Pilots of unmanned military aircraft use a joystick to swoop down into the battlefield, spot enemy troop movements, and snap photos of terror suspects, explained John Hamby, a former military commander who led surveillance missions during the Iraq War.
“You’re always maneuvering the airplane to get a closer look,” Hamby told FoxNews.com. “You’re constantly searching for the bad guys and targets of interest. When you do find something that is actionable, you’re a hero.”
Yet a new study at the Massachusetts Institute of Technology (MIT) found real-life drone operators can become easily bored. Only one participant paid attention during an entire test session, while even top performers spent a third of the time checking a cellphone or catching up on the latest novel.       That’s a problem, said Mary Cummings, an associate professor of aeronautics and astronautics at MIT. Not being cognizant of the battlefield means drone operators could miss important mission objectives.

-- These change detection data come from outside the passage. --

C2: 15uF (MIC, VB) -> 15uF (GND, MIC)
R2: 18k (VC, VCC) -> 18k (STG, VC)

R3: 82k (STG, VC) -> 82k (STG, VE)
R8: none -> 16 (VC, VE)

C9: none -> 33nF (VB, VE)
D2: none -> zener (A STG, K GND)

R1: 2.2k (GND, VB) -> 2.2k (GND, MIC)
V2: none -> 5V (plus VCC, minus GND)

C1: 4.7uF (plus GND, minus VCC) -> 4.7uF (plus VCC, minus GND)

Fortunately, there’s an answer: making the actual drone mission even more like a video game.
“When there was a lot going on, people did very well,” she told FoxNews.com. “When there was nothing going on they did much worse. When it’s boring most of the time, most do not pay attention.”
Cummings -- who goes by the name Missy -- is a former F-18 pilot herself, and was surprised by the results of the drone study, which was sponsored by the U.S. Navy. She pointed out that the FAA insists all aircraft personnel doing monitor and surveillance work should be in a sterile environment, without any distractions. Yet, drone reconnaissance mission can last up to 24 hours, and a sterile environment could be making things worse.

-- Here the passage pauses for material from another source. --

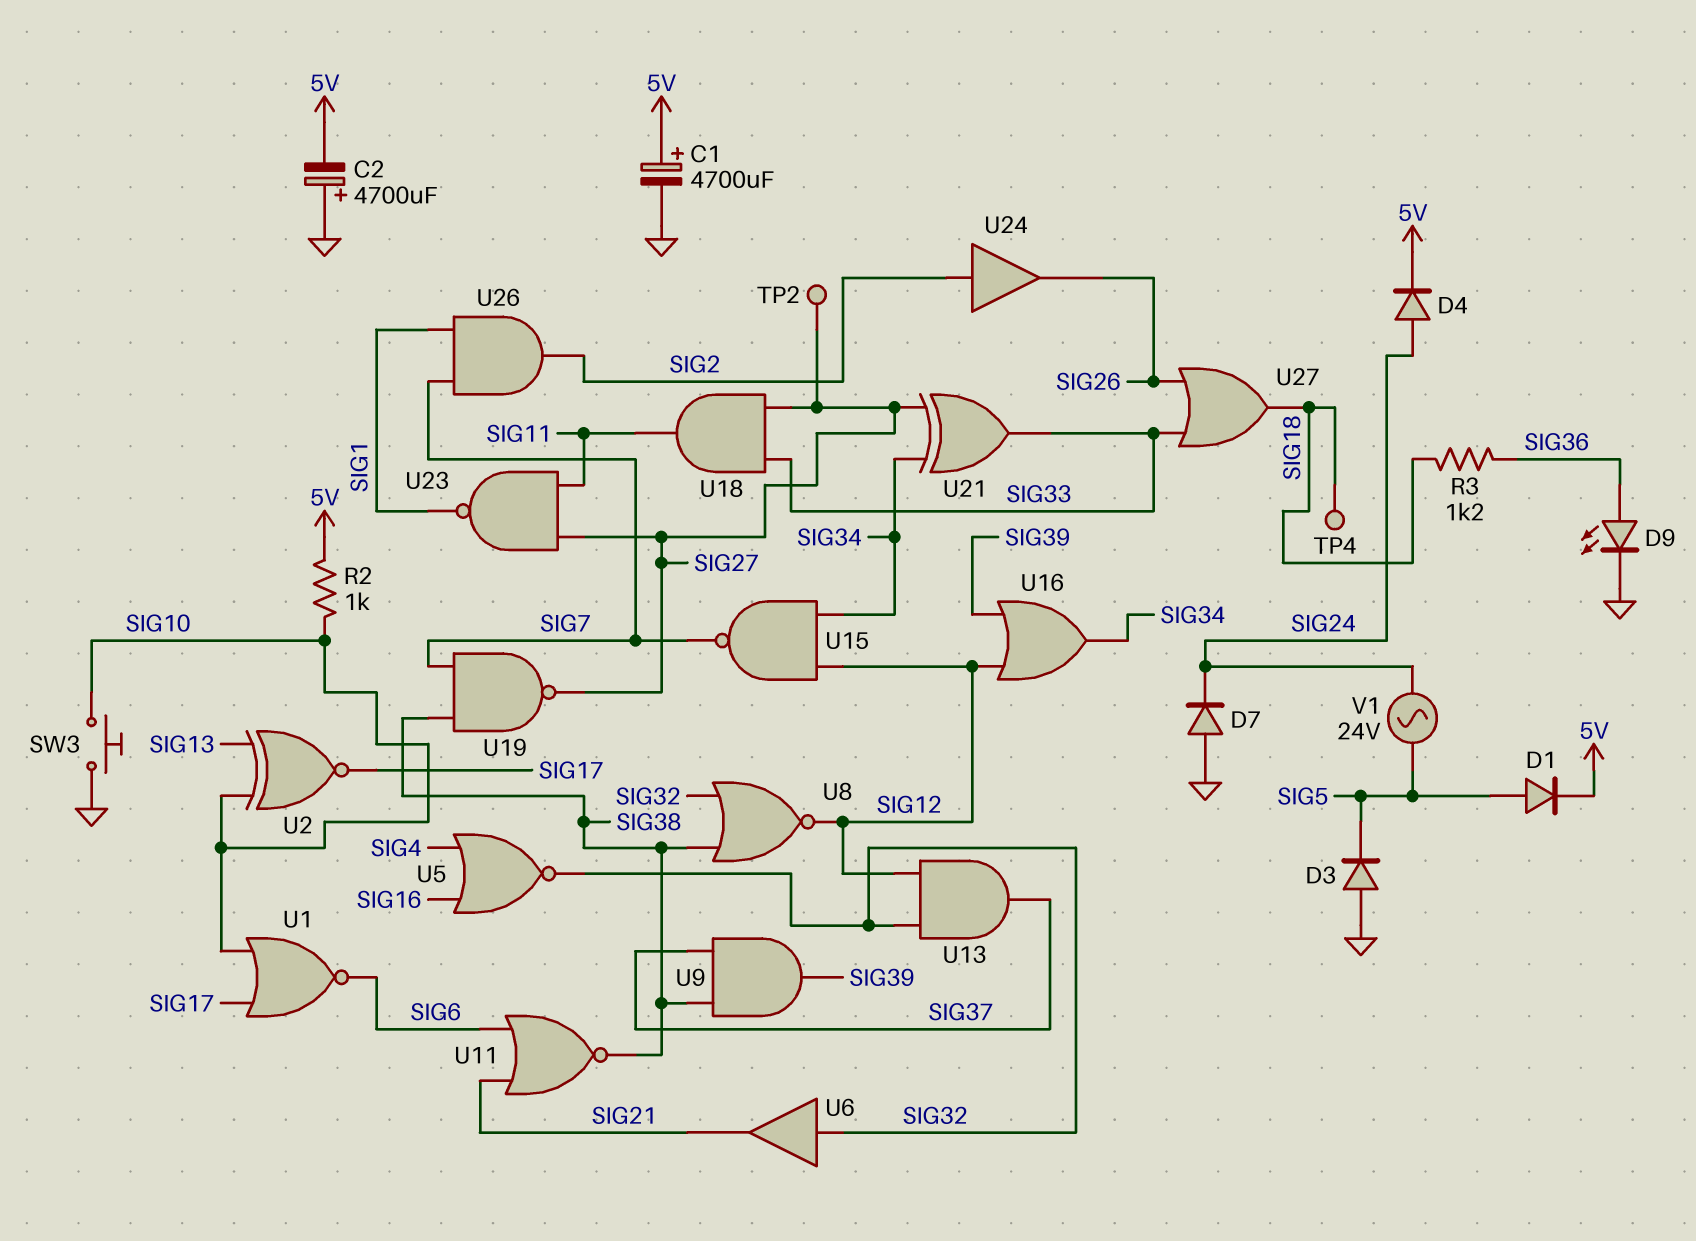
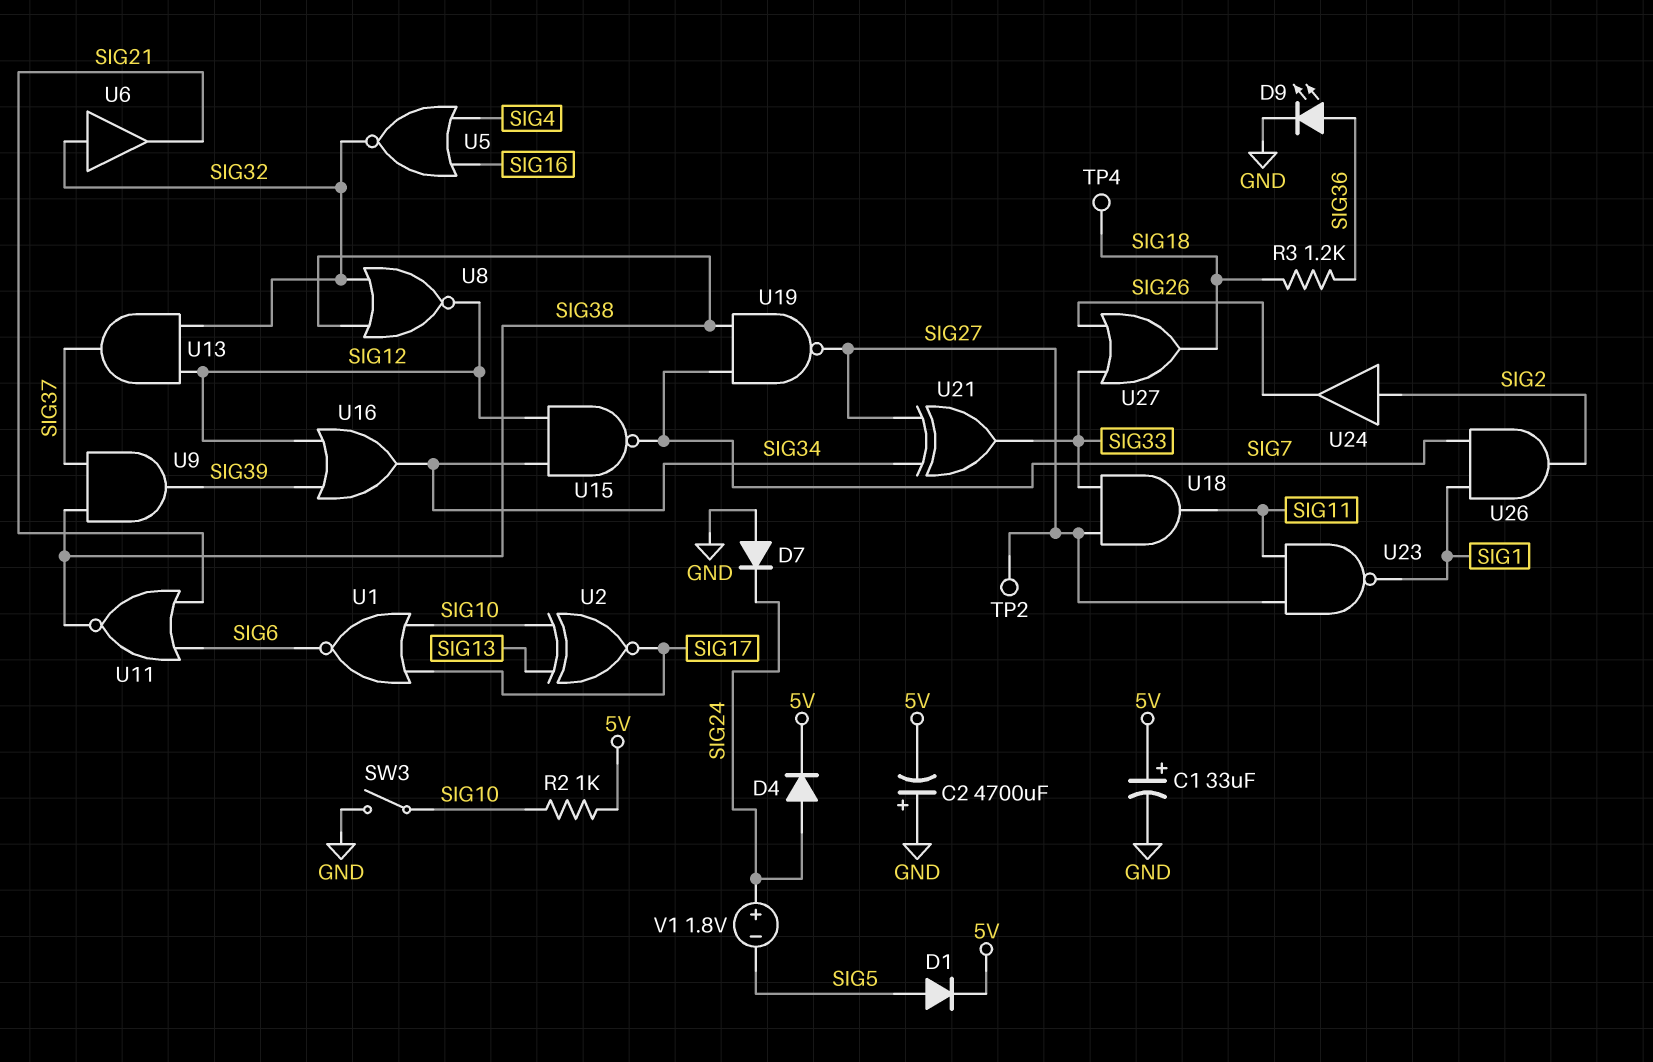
C1: 4700uF (plus 5V, minus GND) -> 33uF (plus 5V, minus GND)
D3: diode (A GND, K SIG5) -> none
SW3: button (GND, SIG10) -> switch (GND, SIG10)
V1: AC 24V (SIG5, SIG24) -> 1.8V (plus SIG24, minus SIG5)

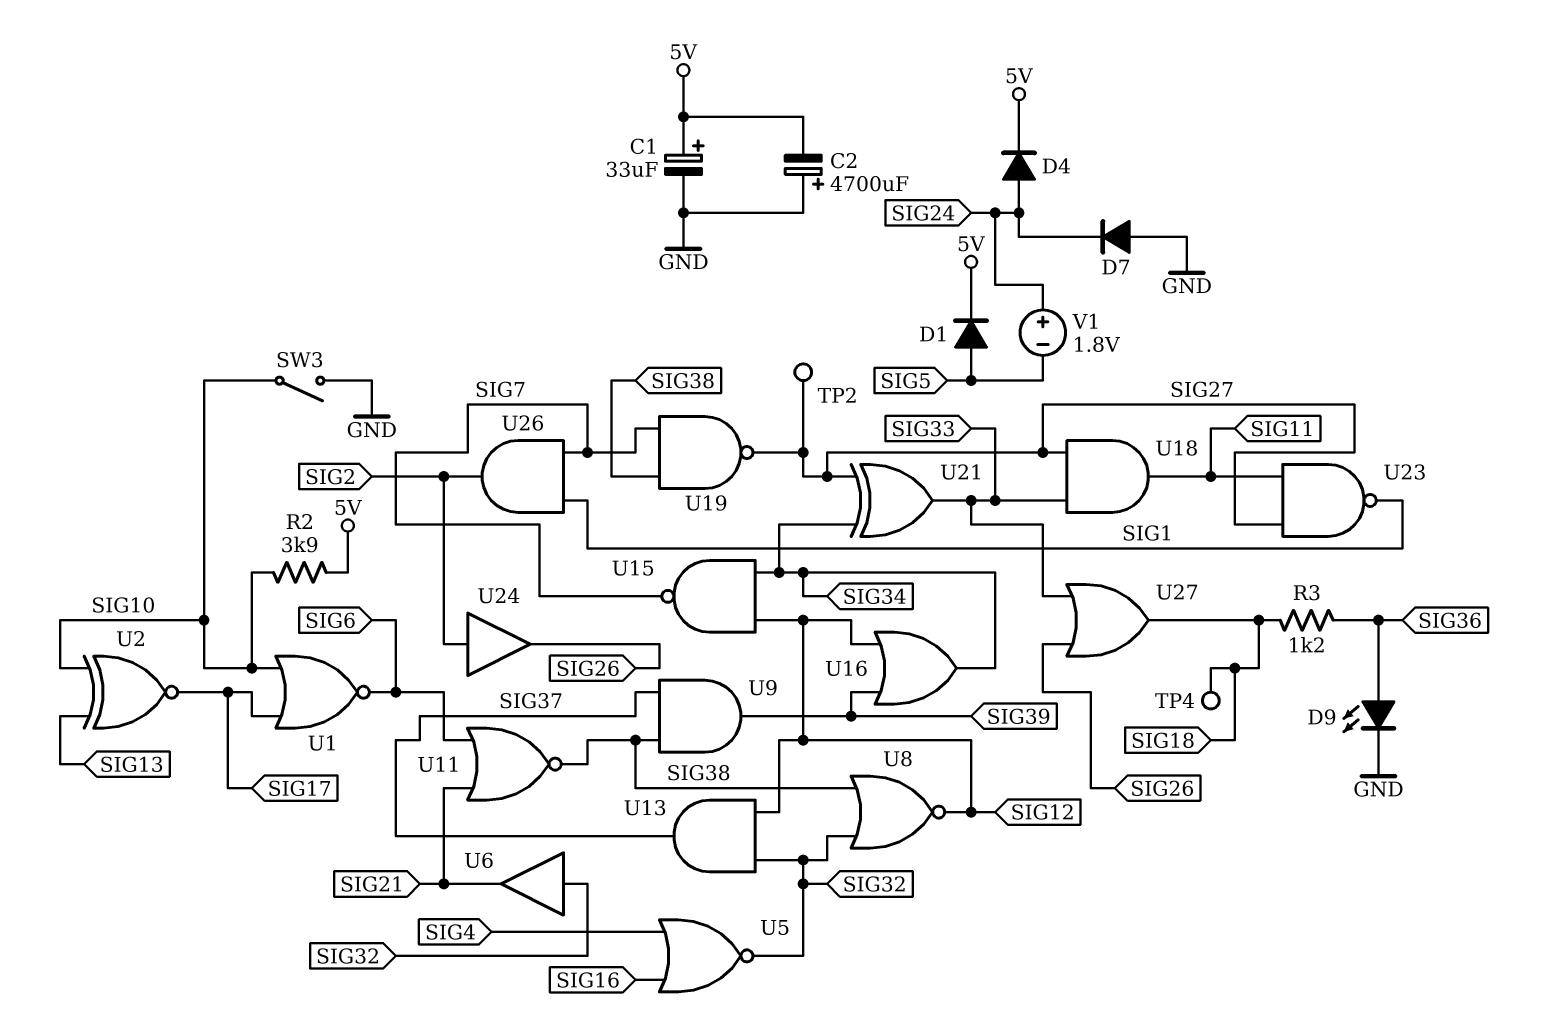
R2: 1k (5V, SIG10) -> 3.9k (5V, SIG10)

She says those who had more to do during the study performed better. Interestingly, she also found operators who had more experience playing video games did worse -- they could not deal with the boredom as easily, particularly during long missions.
And a drone pilot clearly has to pay attention. There are long periods when an operator might not see anything, and those types of missions could become dull. “Someone has to watch that camera or you won’t catch the bad guys before they catch us,” Hamby told FoxNews.com.
Cummings says the secret could be to make drone missions work more like a video game. That’s the opposite of the trend in the automotive industry, where distracted driving can lead to more frequent accidents and higher fatalities.
“We need to rethink this, because some level of distraction actually helps,” she said. The lessons about providing more to do when flying a drone can also translate to other fields, she said. For example, those in charge of nuclear safety at power plants might be better off not staring at a bland screen all day. Even those in the medical field could benefit from having objectives akin to a video game.
Hamby said the younger generation of video gamers is well-suited for real military combat. In fact, the controller for some surveillance drones is modeled after a video game controller. He also says many of the objectives look and function the same. The real military use a touchscreen notebook to control drones; you can land one by touching an airstrip, and the drones essentially fly on their own.
Travis Getz, a spokesperson for Tom Clancy Games and the company’s liaison with the U.S. military, said games like “Ghost Recon: Future Soldier” are not designed to simulate real drone missions. But they do have the same ambiance as a theater of war: finding the enemy, relaying strategic initiatives.
“The result of interacting with drones for gamers and trained military operators is the same – they get more ways to view and interact with an area or situation from multiple angles or with vision enhancements like thermal or infrared,” he told FoxNews.com. The benefit might not be more busy work for an operator, but would increase the thoroughness of the surveillance and the results.
For now, the MIT findings are too new for any immediate action – there are no plans to start porting the military’s drone control screens to the Nintendo Wii. But Cummings says we know more about how to make sure people are paying attention, and not just visiting the snack room.